→ **WHAT IS NEEDED**: Keep the pictures out. Copy every line of the listing exactly.

→ **DATA RECORDS**:
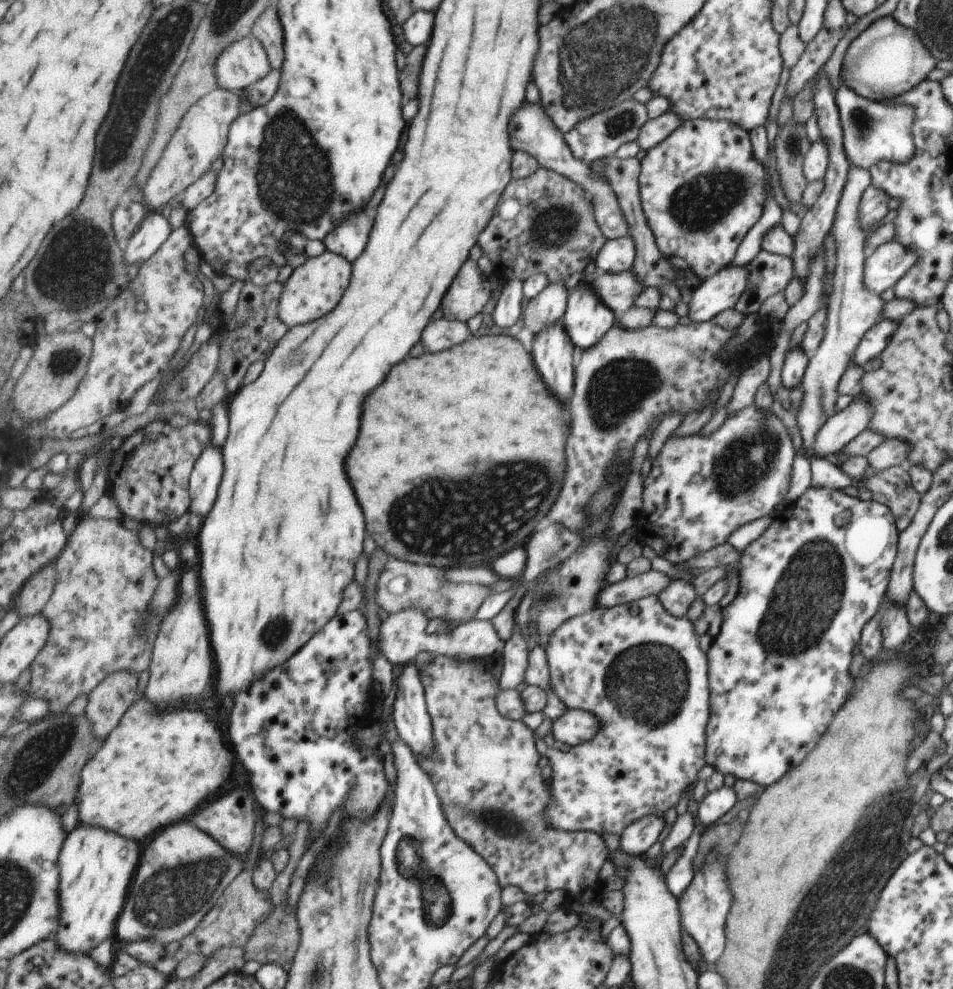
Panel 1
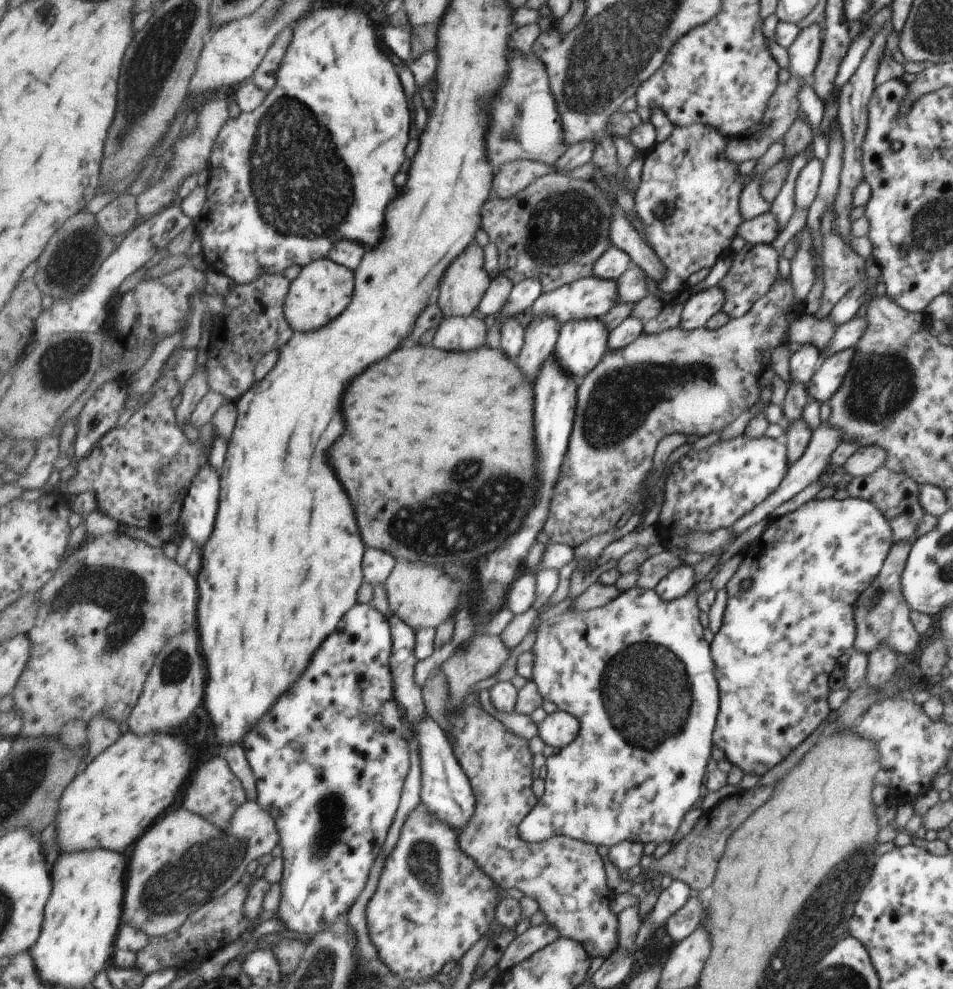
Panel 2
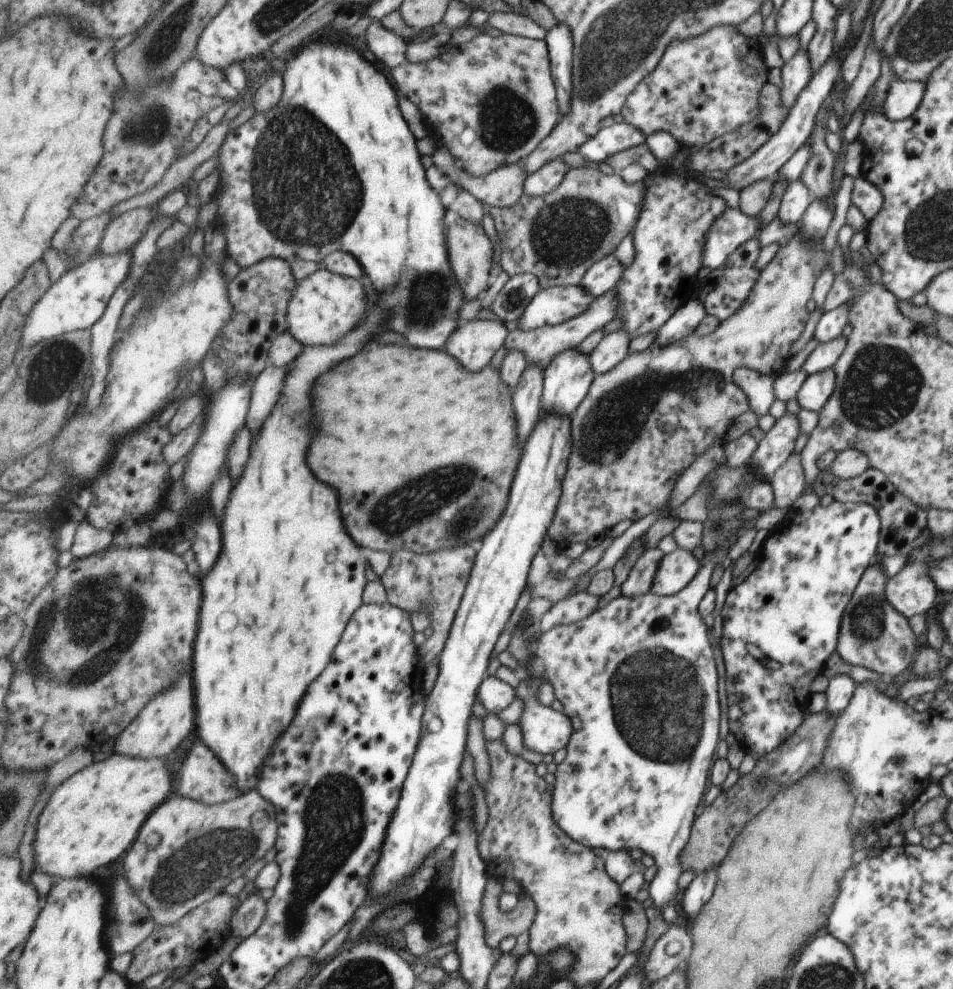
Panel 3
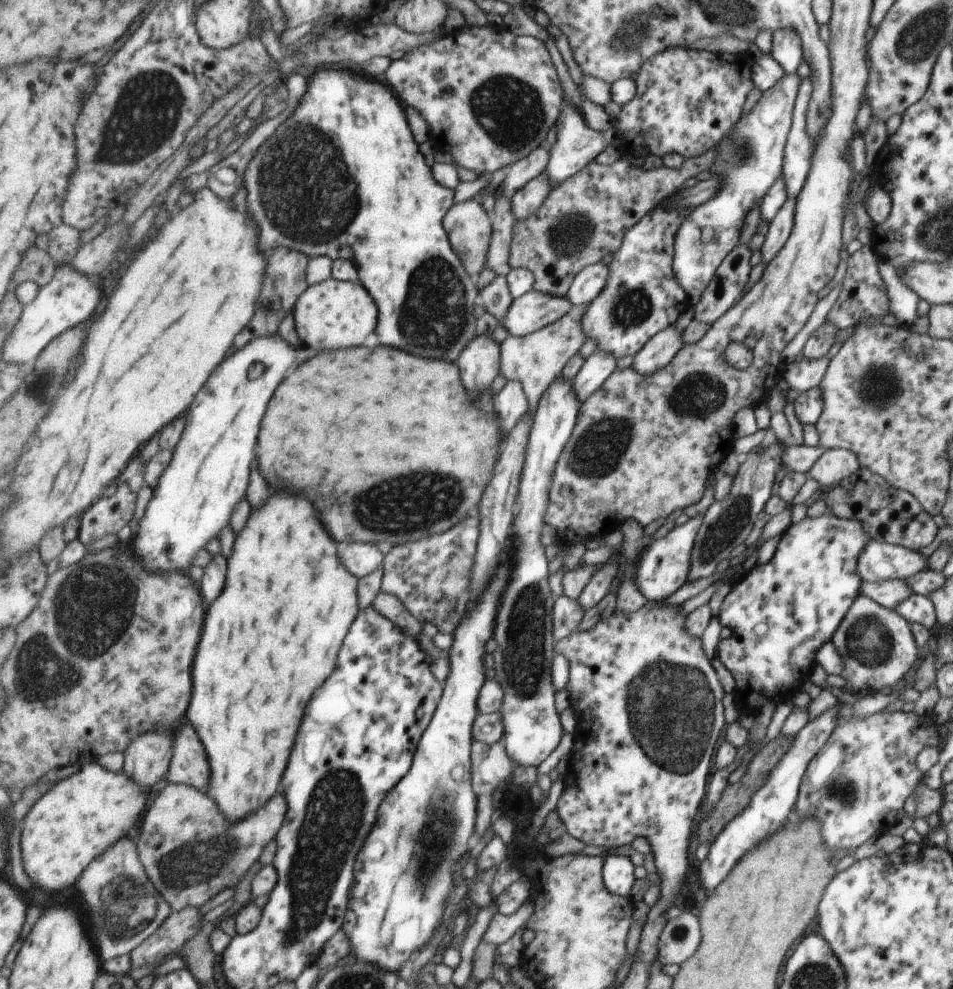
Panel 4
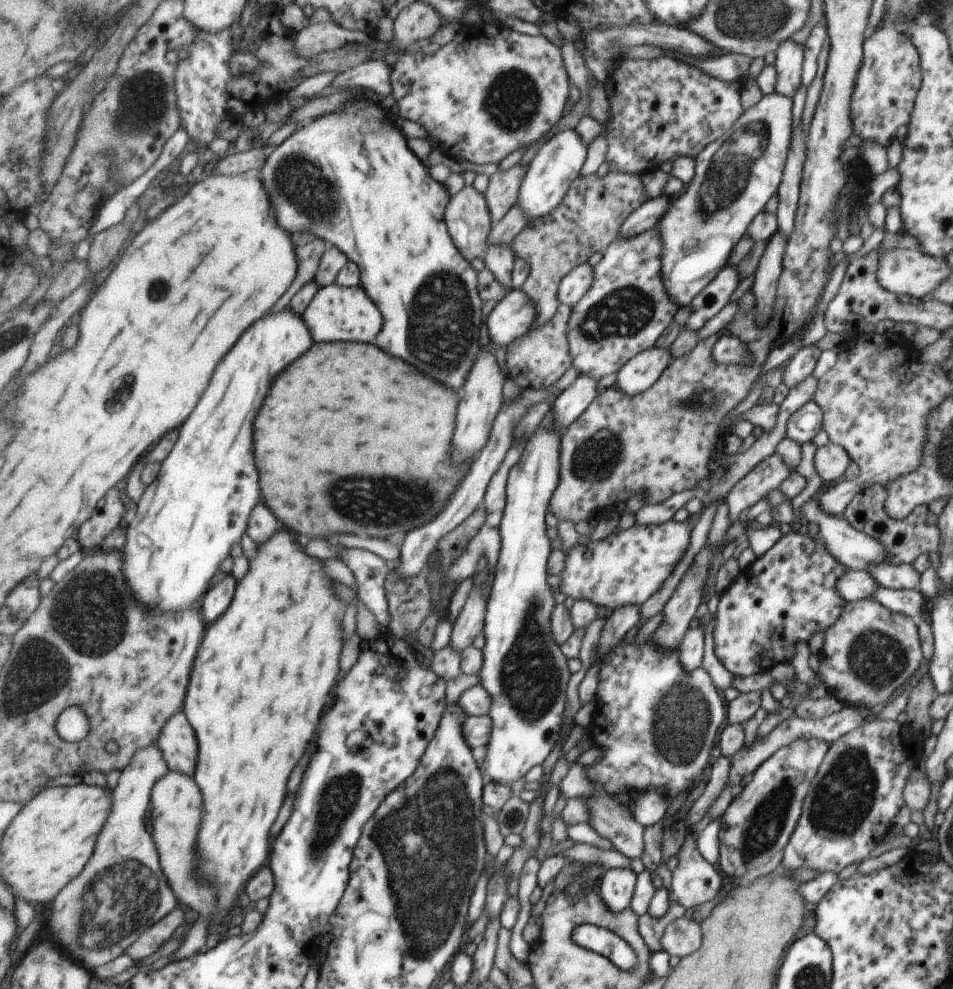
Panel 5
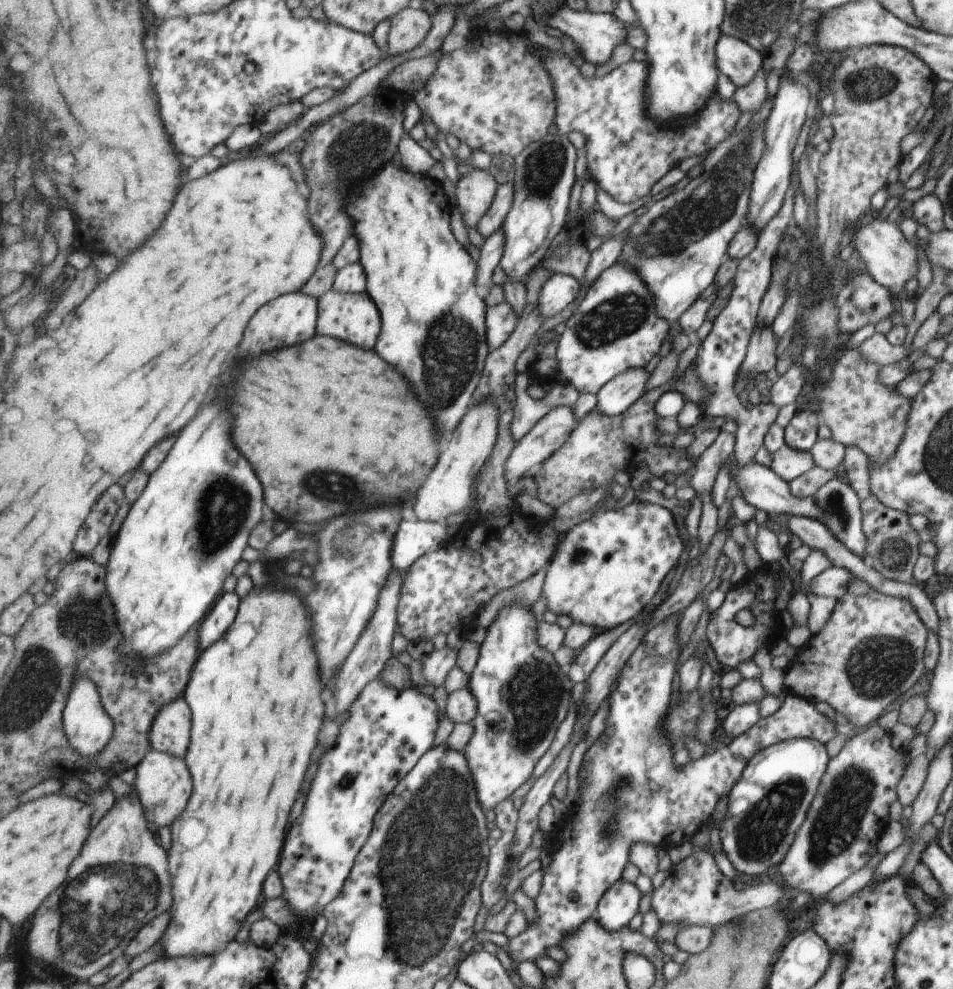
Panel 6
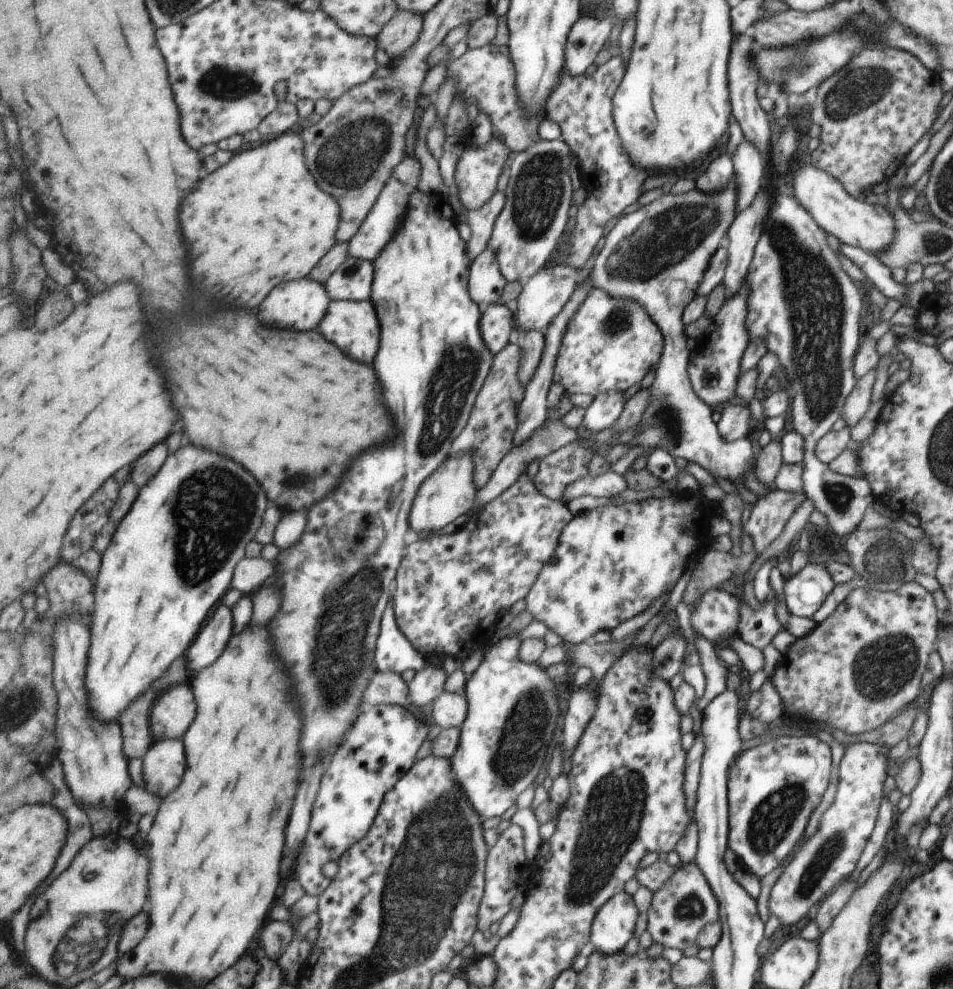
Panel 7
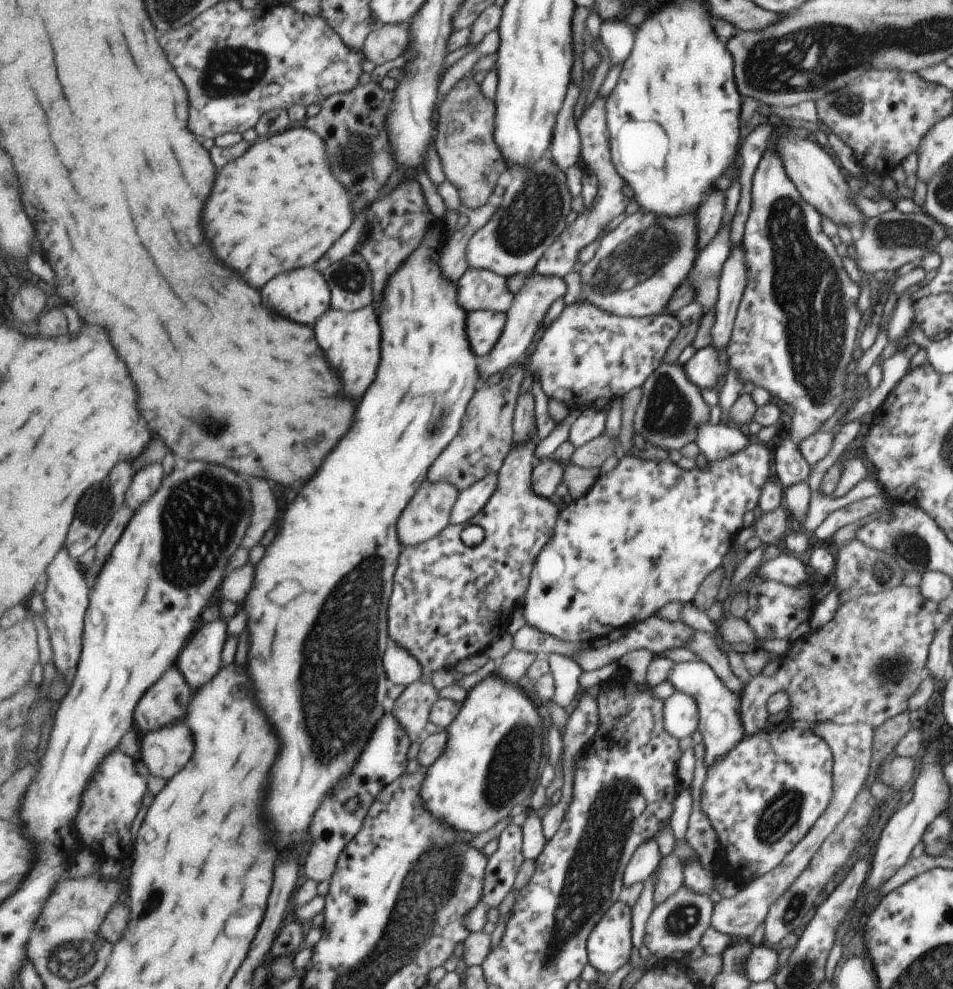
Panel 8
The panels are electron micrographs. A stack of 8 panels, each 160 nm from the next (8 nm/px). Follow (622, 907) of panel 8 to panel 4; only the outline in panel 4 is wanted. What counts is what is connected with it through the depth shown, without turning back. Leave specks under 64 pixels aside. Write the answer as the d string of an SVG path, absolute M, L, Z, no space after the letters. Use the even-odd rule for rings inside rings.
M607 855L604 864L604 881L607 888L620 897L629 897L633 884L634 866L624 855Z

→ **WRITTEN ANSWER**:
Panel 1
Panel 2
Panel 3
Panel 4
Panel 5
Panel 6
Panel 7
Panel 8
The panels are electron micrographs. A stack of 8 panels, each 160 nm from the next (8 nm/px). Follow (622, 907) of panel 8 to panel 4; only the outline in panel 4 is wanted. What counts is what is connected with it through the depth shown, without turning back. Leave specks under 64 pixels aside. Write the answer as the d string of an SVG path, absolute M, L, Z, no space after the letters. Use the even-odd rule for rings inside rings.
M607 855L604 864L604 881L607 888L620 897L629 897L633 884L634 866L624 855Z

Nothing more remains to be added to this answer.